YOUR INSTRUCTIONS: The entries below should be repeated exactly, with no pictures carried over.

--- START ---

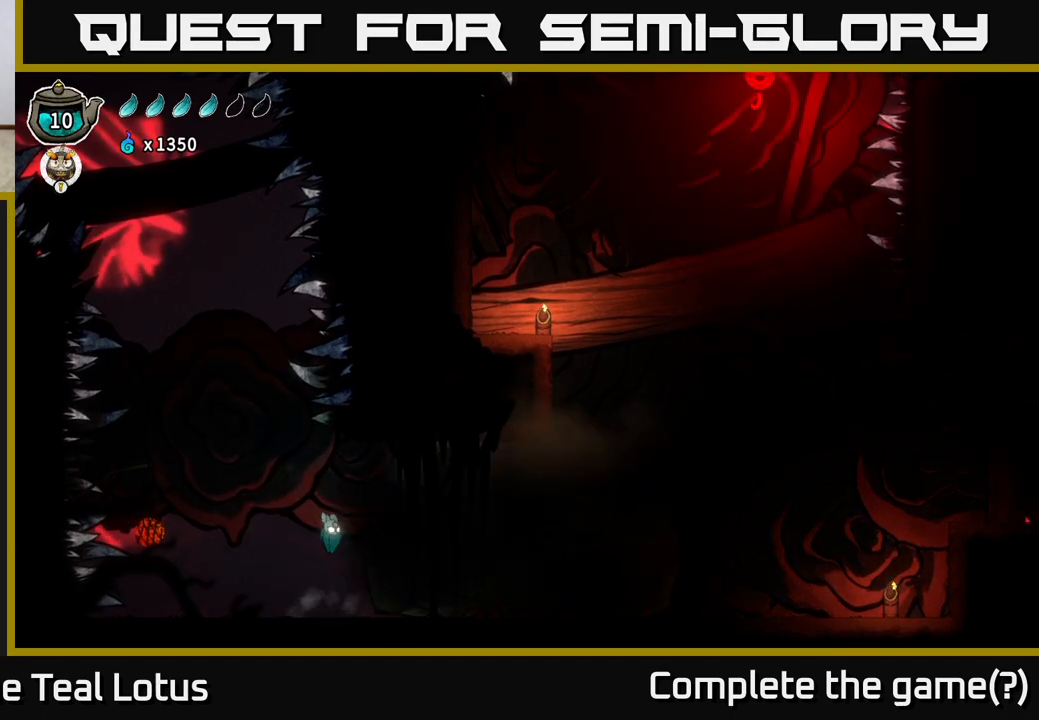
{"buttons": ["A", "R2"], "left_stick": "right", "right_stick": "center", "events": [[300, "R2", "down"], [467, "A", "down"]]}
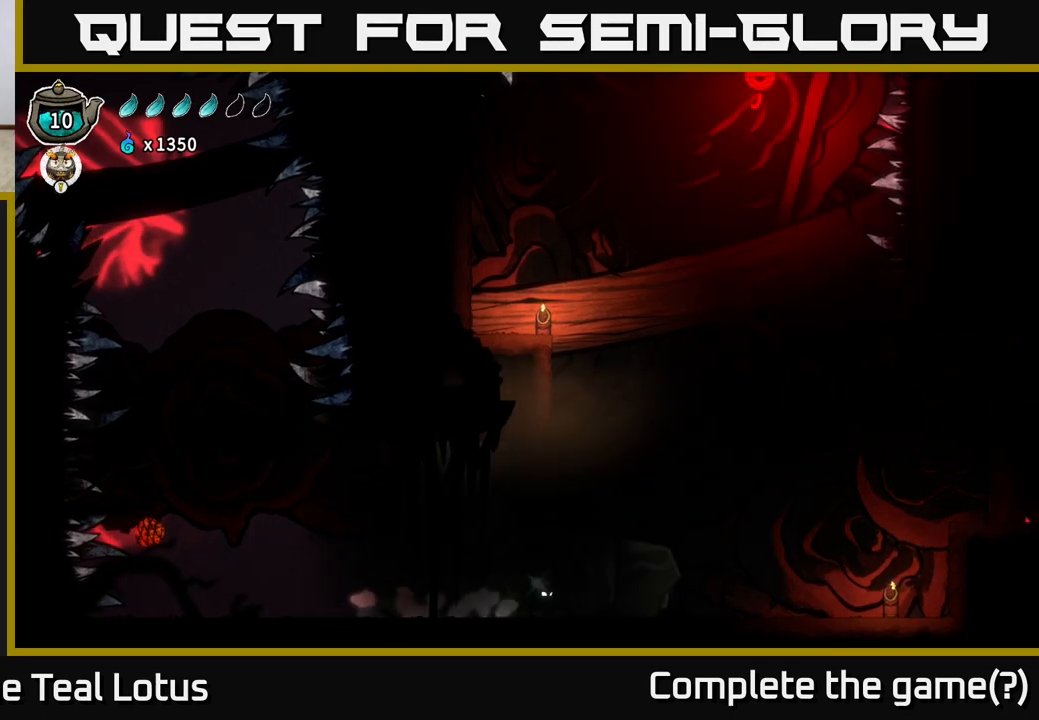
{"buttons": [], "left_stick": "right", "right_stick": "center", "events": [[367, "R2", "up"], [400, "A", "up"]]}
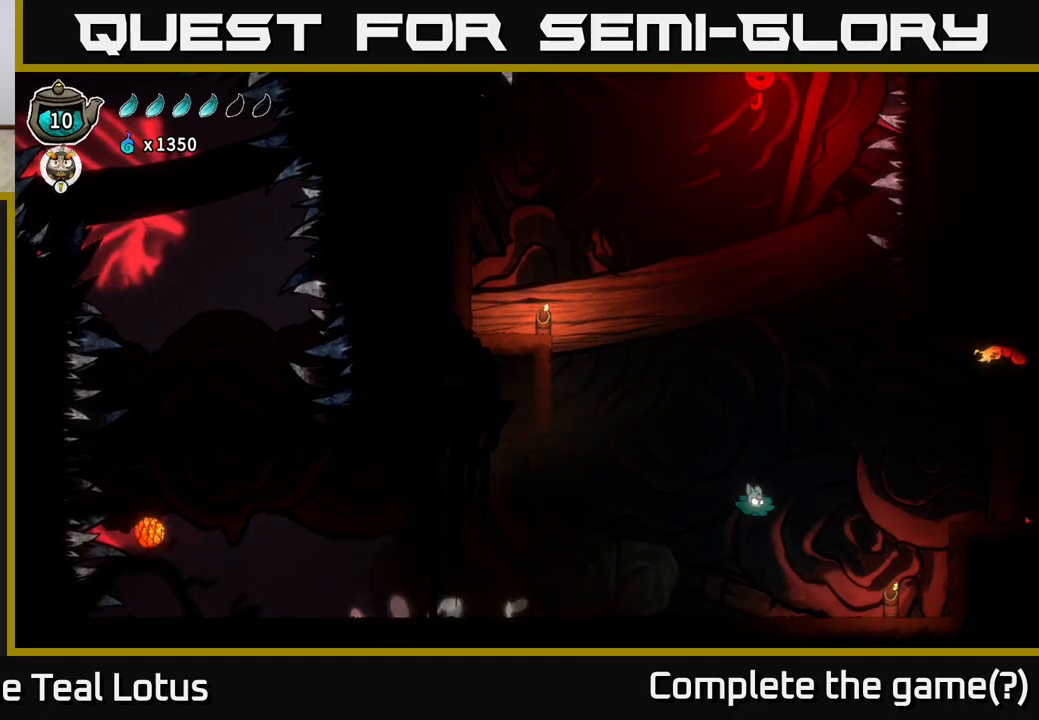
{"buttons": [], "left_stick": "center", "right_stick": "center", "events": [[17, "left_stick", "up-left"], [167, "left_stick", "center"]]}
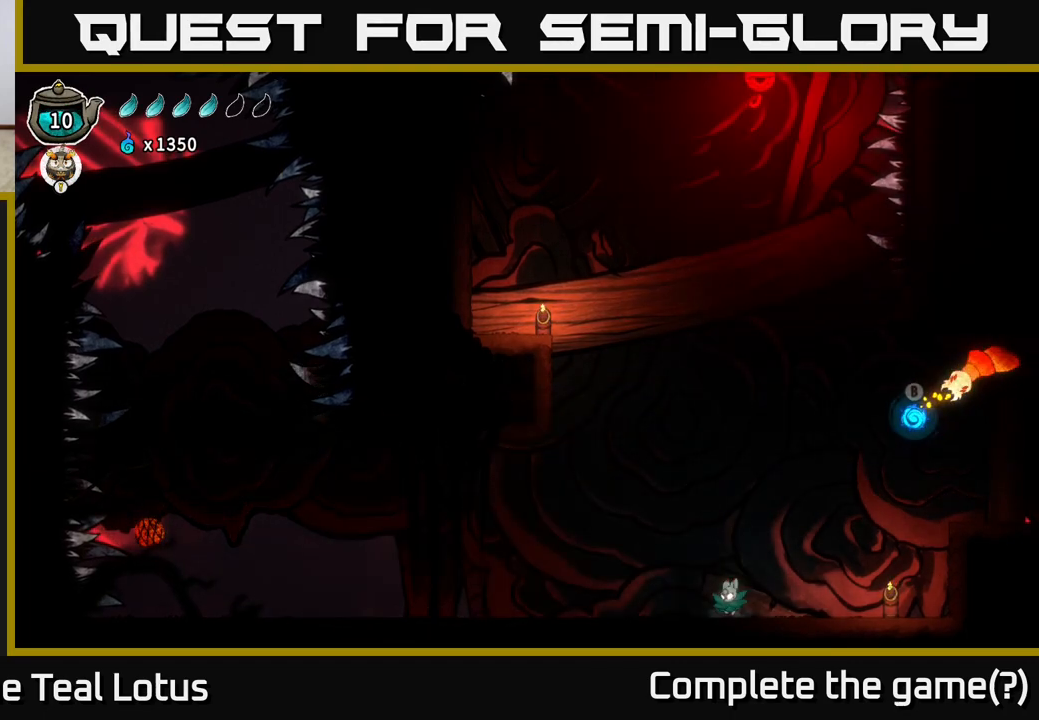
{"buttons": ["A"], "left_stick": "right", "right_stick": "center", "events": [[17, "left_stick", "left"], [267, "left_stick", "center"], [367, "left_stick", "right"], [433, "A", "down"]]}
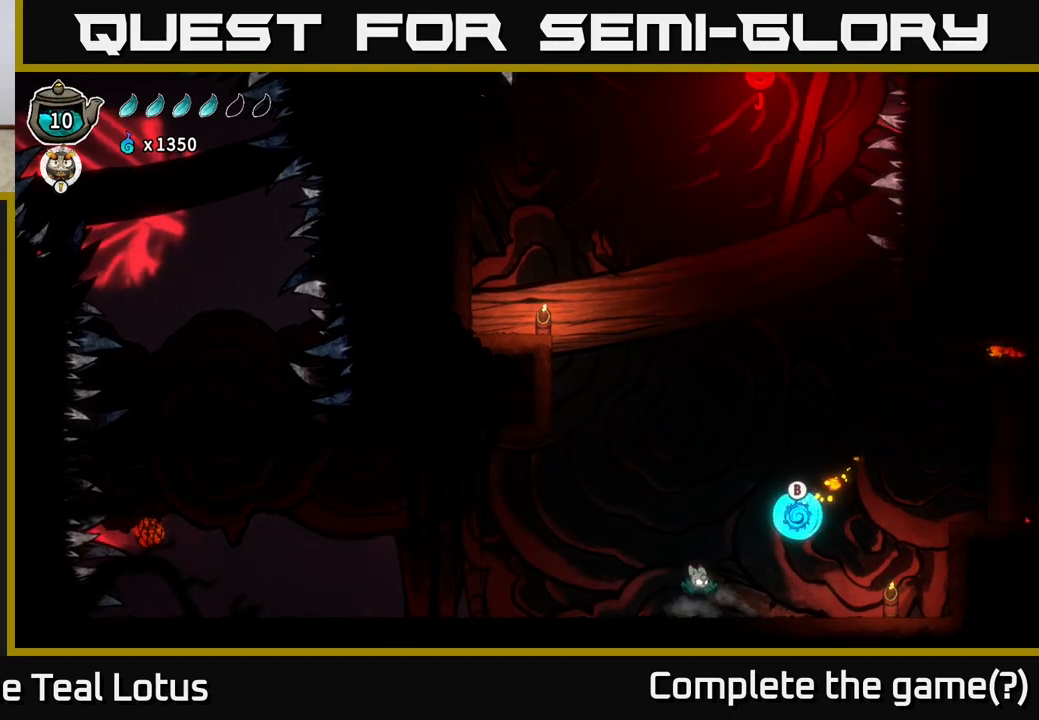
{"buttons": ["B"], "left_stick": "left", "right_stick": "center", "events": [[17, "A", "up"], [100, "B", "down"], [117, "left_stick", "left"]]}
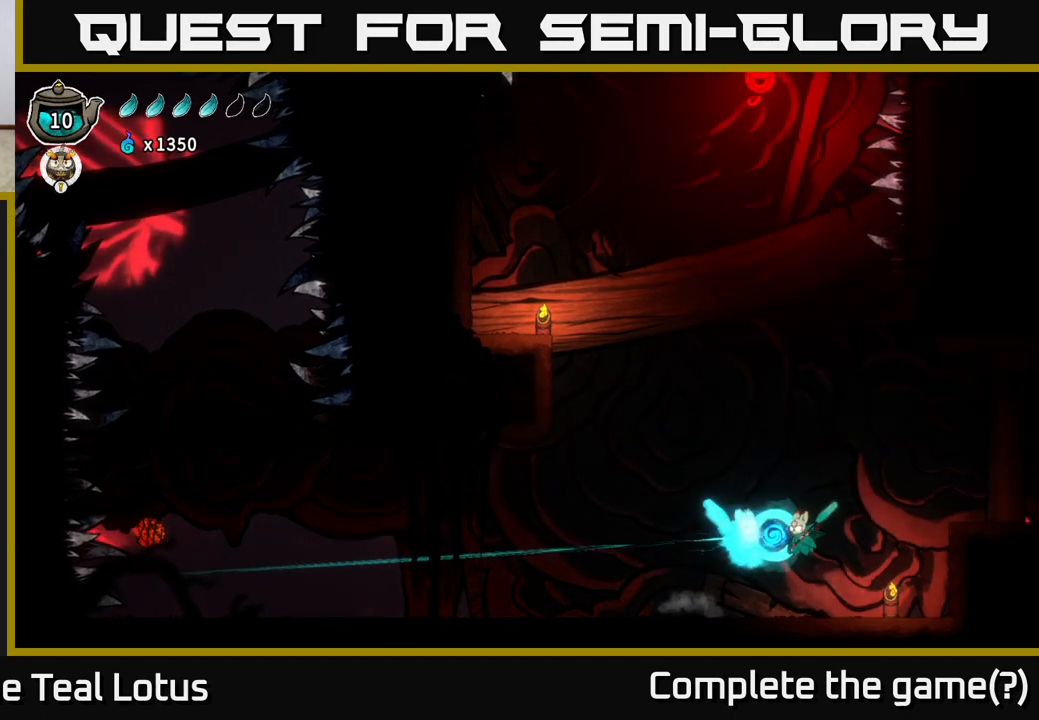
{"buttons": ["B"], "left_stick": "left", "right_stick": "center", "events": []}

--- END ---

TASK RESULT:
{"buttons": ["A", "R2"], "left_stick": "right", "right_stick": "center", "events": [[300, "R2", "down"], [467, "A", "down"]]}
{"buttons": [], "left_stick": "right", "right_stick": "center", "events": [[367, "R2", "up"], [400, "A", "up"]]}
{"buttons": [], "left_stick": "center", "right_stick": "center", "events": [[17, "left_stick", "up-left"], [167, "left_stick", "center"]]}
{"buttons": ["A"], "left_stick": "right", "right_stick": "center", "events": [[17, "left_stick", "left"], [267, "left_stick", "center"], [367, "left_stick", "right"], [433, "A", "down"]]}
{"buttons": ["B"], "left_stick": "left", "right_stick": "center", "events": [[17, "A", "up"], [100, "B", "down"], [117, "left_stick", "left"]]}
{"buttons": ["B"], "left_stick": "left", "right_stick": "center", "events": []}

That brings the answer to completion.